EDITORIALI
Trentamila persone sono state detenute per sbaglio. Ecco il vero dramma della giustizia italiana
Ogni anno, dal 1991 a oggi, mille persone sono finite dietro le sbarre da innocenti per ingiusta detenzione o errore giudiziario. Il tutto per una spesa complessiva da parte dello stato di quasi 900 milioni di euro
Mentre i partiti continuano ad azzuffarsi attorno alla riforma del Csm e dell’ordinamento giudiziario, con l’Associazione nazionale magistrati pronta addirittura a dichiarare uno sciopero preventivo, alcuni numeri mostrano il vero sfacelo della giustizia italiana. Dal 1991 al 2021, 30.017 persone – cioè mille ogni anno – sono state vittime di ingiusta detenzione, cioè hanno subito una custodia cautelare in carcere o agli arresti domiciliari, salvo poi essere assolte. Il tutto per una spesa complessiva da parte dello stato di 819 milioni di euro, una media appena superiore ai 27 milioni di euro l’anno. Per quanto riguarda gli errori giudiziari veri e propri, cioè i casi di coloro che, dopo essere stati condannati con sentenza definitiva, vengono assolti in seguito a un processo di revisione, questi sono stati 214, con una spesa in risarcimenti di 76 milioni di euro.

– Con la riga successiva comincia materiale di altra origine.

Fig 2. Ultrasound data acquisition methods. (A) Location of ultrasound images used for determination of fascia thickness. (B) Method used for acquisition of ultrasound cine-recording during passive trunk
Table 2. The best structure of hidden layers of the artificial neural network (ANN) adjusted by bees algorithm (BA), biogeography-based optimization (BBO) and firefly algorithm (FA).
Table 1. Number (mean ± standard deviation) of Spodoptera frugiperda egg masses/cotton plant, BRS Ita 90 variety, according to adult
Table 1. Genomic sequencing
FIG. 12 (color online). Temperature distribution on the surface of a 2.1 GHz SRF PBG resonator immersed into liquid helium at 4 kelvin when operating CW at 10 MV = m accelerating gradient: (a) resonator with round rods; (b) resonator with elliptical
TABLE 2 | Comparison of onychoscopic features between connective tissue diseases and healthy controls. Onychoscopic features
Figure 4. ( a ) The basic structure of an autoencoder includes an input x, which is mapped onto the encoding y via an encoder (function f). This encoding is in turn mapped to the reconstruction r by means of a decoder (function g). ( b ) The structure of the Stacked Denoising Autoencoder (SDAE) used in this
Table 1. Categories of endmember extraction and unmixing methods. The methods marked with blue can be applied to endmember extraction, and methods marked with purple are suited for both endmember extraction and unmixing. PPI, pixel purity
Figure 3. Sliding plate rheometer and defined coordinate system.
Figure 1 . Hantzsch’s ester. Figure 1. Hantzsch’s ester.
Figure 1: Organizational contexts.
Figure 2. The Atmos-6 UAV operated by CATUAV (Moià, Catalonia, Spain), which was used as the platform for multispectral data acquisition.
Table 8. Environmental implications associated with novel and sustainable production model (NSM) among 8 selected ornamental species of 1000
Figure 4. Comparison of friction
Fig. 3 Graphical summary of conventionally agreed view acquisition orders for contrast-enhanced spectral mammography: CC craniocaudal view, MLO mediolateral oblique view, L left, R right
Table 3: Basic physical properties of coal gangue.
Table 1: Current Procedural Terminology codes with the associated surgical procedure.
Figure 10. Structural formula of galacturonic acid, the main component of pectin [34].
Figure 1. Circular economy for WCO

A fornire questi numeri, aggiornati al 31 dicembre 2021, è l’associazione “Errori giudiziari”, che da decenni approfondisce il fenomeno degli innocenti in manette nel nostro paese. Nel 2021 i casi di ingiusta detenzione sono stati 565. Per queste persone sono stati disposti indennizzi pari a 24 milioni e mezzo di euro. Rispetto all’anno precedente, nota l’associazione, si assiste a un calo sia nel numero di casi sia nella spesa. Le ragioni sono da legare molto probabilmente alla pandemia, che continua a far sentire i suoi effetti sull’attività giudiziaria su tutti i livelli, dunque anche sul lavoro delle corti d’appello incaricate di smaltire le istanze di riparazione per ingiusta detenzione.
Secondo “Errori giudiziari”, tuttavia, non è da escludere che incida molto anche una tendenza restrittiva dello stato, che respinge la stragrande maggioranza delle domande presentate o tende comunque a liquidare importi sempre molto vicini ai minimi di legge. I numeri, comunque, restano impietosi, e dovrebbero indurre la politica – così come la magistratura – a un maggiore senso di responsabilità nel trattare la riforma della giustizia.